# Google Play> My Apps> All



## TMFGO45 (Jan 14, 2012)

So whenever you go to the Pay store, then my apps, then swipe over to the All list, this of course shows basically everything you have ever downloaded to your device.

Is there a way to completely empty that list, and have it repopulated fresh?

I know it seems like that would be the same as the other list, but some apps that you have inverted or use different signed keys, and use TiBU to remove market link still show there.

Anyway I guess my reasoning doesn't really matter...but does anyone know if it's possible?

Sent from my Galaxy Nexus! (AOKP M6 , Leankernel 3.9.0 exp4, 4.0.4 Radios, Inverted Gapps, TWRP 2.2 Recovery)


----------



## ERIFNOMI (Jun 30, 2011)

I thought there was a way from the market in the browser, but some things have changed since switching to the play store. I'd like to do this as well. I have plenty of apps I don't need showing up in there anymore. I'd just like it to look a bit cleaner is all.


----------



## TMFGO45 (Jan 14, 2012)

Bump

Sent from my Galaxy Nexus! (AOKP M6 , Leankernel 3.9.0 exp4, 4.0.4 Radios, Inverted Gapps, TWRP 2.2 Recovery)


----------



## TMFGO45 (Jan 14, 2012)

Someone has to know. But maybe the lack of response means the answer is no....

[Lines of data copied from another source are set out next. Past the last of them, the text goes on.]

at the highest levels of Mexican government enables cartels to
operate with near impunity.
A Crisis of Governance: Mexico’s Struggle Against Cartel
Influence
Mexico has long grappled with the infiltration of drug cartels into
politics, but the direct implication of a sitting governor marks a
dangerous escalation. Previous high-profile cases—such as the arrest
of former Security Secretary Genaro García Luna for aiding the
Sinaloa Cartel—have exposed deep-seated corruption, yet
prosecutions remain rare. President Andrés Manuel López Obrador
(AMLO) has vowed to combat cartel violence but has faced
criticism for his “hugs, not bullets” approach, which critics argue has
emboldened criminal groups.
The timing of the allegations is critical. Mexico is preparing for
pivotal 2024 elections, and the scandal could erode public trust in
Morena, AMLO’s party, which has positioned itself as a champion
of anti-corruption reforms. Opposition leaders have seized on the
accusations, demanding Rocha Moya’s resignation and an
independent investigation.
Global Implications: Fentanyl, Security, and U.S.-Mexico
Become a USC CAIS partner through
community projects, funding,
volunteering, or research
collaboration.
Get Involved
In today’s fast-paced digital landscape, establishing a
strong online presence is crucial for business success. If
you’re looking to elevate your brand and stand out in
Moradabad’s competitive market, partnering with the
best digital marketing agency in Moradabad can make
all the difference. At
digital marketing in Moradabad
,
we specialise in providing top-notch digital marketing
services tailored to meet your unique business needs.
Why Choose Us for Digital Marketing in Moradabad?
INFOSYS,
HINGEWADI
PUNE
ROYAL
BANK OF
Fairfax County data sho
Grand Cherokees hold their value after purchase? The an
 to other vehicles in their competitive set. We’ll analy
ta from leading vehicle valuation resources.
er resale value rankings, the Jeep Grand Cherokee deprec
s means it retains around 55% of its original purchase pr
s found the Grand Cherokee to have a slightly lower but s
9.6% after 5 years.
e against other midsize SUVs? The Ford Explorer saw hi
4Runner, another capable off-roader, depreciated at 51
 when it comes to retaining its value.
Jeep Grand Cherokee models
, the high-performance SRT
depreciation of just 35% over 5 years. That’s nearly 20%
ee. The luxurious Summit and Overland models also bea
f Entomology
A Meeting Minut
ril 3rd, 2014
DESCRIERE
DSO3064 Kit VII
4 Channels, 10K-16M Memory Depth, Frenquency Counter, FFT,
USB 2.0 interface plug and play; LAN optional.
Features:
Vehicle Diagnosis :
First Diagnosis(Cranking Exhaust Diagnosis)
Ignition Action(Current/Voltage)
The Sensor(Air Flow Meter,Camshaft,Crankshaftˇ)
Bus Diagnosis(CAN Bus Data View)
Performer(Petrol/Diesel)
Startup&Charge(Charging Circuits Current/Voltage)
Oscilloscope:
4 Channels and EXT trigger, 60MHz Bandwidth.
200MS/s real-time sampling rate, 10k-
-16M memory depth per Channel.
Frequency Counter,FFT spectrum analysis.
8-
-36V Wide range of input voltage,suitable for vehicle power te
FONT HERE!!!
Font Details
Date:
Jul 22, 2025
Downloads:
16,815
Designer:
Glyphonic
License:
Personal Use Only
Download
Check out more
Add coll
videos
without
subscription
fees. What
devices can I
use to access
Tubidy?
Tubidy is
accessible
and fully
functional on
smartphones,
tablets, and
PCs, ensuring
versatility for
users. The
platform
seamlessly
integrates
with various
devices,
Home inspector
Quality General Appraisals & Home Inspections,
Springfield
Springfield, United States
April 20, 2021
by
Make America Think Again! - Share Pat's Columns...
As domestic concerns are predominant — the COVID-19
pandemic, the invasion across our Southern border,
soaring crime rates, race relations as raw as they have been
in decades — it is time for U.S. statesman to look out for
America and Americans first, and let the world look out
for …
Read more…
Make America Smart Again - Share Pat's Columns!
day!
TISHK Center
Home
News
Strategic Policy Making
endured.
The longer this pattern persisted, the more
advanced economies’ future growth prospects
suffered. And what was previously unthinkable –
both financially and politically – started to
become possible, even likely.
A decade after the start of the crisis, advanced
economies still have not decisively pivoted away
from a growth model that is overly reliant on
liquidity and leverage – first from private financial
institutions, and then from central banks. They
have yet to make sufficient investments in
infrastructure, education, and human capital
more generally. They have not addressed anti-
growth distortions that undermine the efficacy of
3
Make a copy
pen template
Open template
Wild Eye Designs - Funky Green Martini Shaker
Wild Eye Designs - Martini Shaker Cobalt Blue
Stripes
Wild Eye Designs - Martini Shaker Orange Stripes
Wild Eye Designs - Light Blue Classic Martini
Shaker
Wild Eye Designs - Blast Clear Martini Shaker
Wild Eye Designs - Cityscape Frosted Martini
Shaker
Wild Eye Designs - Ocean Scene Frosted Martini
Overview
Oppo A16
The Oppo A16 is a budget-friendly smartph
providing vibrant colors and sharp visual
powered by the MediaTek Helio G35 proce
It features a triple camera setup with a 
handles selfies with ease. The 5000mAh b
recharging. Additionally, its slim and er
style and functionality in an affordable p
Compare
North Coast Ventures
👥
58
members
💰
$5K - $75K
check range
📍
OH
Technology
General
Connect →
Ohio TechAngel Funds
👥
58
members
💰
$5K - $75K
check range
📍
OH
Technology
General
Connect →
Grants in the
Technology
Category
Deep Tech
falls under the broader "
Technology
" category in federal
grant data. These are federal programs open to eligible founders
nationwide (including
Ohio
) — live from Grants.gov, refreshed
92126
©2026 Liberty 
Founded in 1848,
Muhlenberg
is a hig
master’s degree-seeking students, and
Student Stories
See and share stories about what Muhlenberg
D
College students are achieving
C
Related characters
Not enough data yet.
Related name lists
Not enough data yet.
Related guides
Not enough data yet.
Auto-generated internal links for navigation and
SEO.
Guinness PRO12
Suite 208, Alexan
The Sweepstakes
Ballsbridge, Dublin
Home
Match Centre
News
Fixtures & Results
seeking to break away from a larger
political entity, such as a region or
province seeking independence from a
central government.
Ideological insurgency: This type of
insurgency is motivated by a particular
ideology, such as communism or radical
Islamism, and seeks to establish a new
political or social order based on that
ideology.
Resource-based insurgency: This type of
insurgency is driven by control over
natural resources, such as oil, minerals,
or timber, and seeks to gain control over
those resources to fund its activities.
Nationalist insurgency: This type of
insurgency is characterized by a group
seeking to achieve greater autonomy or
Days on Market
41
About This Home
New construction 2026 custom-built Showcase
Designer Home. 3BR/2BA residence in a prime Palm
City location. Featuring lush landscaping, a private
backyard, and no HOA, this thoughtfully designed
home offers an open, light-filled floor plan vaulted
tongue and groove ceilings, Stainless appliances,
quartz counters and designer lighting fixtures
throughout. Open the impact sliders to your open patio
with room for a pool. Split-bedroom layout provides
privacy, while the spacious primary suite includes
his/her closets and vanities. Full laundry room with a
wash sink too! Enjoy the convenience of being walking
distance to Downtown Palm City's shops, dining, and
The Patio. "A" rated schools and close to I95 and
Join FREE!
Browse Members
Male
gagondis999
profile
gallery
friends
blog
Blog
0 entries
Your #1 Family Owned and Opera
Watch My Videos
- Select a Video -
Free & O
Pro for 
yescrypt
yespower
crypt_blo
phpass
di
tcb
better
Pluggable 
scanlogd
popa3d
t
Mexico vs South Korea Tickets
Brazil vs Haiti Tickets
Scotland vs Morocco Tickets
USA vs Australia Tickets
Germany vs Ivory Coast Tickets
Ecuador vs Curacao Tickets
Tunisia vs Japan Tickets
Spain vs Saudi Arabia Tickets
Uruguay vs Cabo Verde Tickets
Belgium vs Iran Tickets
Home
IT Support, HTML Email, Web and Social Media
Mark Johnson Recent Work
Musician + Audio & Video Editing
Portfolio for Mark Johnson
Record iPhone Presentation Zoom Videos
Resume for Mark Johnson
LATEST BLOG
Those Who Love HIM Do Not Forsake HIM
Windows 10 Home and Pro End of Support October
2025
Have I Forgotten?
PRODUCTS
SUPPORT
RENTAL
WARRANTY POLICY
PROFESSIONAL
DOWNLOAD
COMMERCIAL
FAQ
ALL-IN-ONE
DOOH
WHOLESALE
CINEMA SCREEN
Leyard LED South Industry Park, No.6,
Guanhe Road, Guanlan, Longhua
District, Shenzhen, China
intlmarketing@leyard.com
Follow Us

Sent from my Galaxy Nexus! (AOKP M6 , Leankernel 3.9.0 exp4, 4.0.4 Radios, Inverted Gapps, TWRP 2.2 Recovery)


----------



## TMFGO45 (Jan 14, 2012)

My last try on this.

Sent from my Galaxy Nexus! (CNA 3.0 , Leankernel 4.2.0 exp2, TWRP 2.2)


----------



## yarly (Jun 22, 2011)

As far as I know, there is nothing to do about it as you really can't screw around with the actual market app past simple theming. Google screwed up the market in that area and has no concern about fixing it, it seems. Nothing like seeing apps you installed 2 years ago on there still and have no desire to install again.


----------